##### GIVEN DATA #####

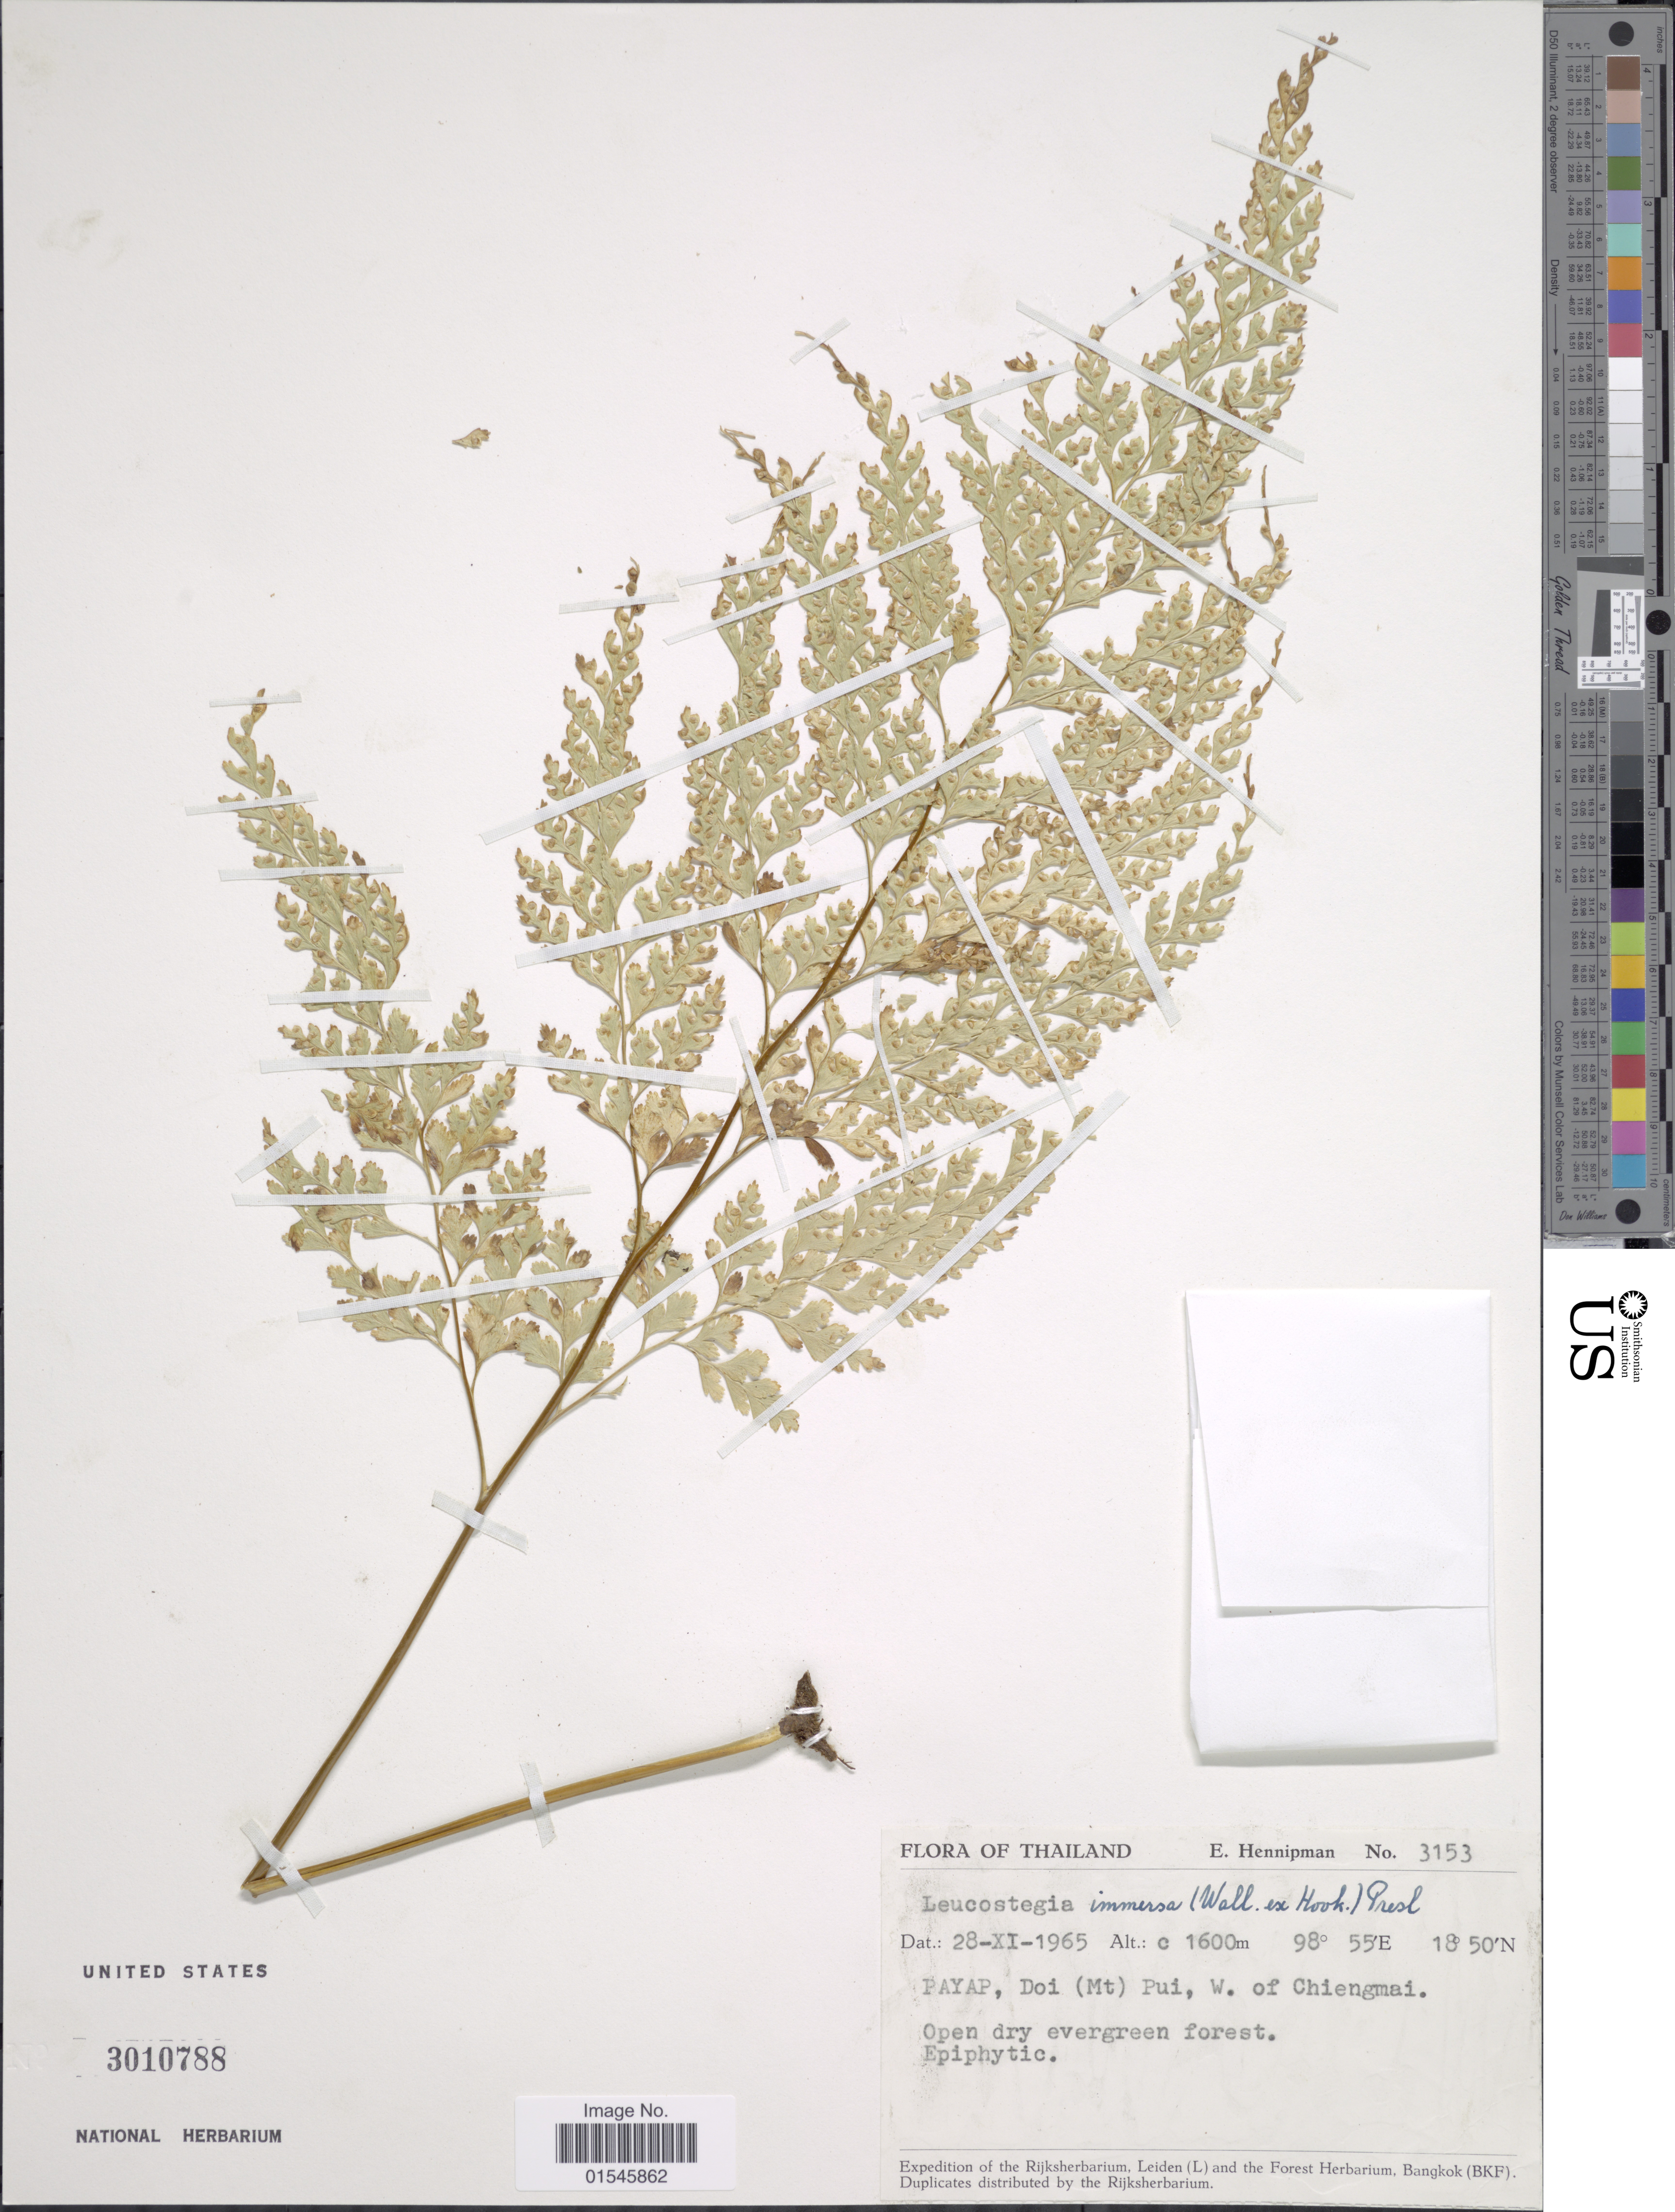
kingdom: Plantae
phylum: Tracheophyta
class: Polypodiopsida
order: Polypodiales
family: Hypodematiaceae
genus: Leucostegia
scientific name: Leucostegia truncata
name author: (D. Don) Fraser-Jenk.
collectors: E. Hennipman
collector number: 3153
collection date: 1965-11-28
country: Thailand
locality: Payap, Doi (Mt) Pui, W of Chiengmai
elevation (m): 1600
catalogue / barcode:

#####

Write the lines above again with "locality" swapped for "place" and everything else unchanged. Omit the pictures.

## ANSWER IN FULL
kingdom: Plantae
phylum: Tracheophyta
class: Polypodiopsida
order: Polypodiales
family: Hypodematiaceae
genus: Leucostegia
scientific name: Leucostegia truncata
name author: (D. Don) Fraser-Jenk.
collectors: E. Hennipman
collector number: 3153
collection date: 1965-11-28
country: Thailand
place: Payap, Doi (Mt) Pui, W of Chiengmai
elevation (m): 1600
catalogue / barcode:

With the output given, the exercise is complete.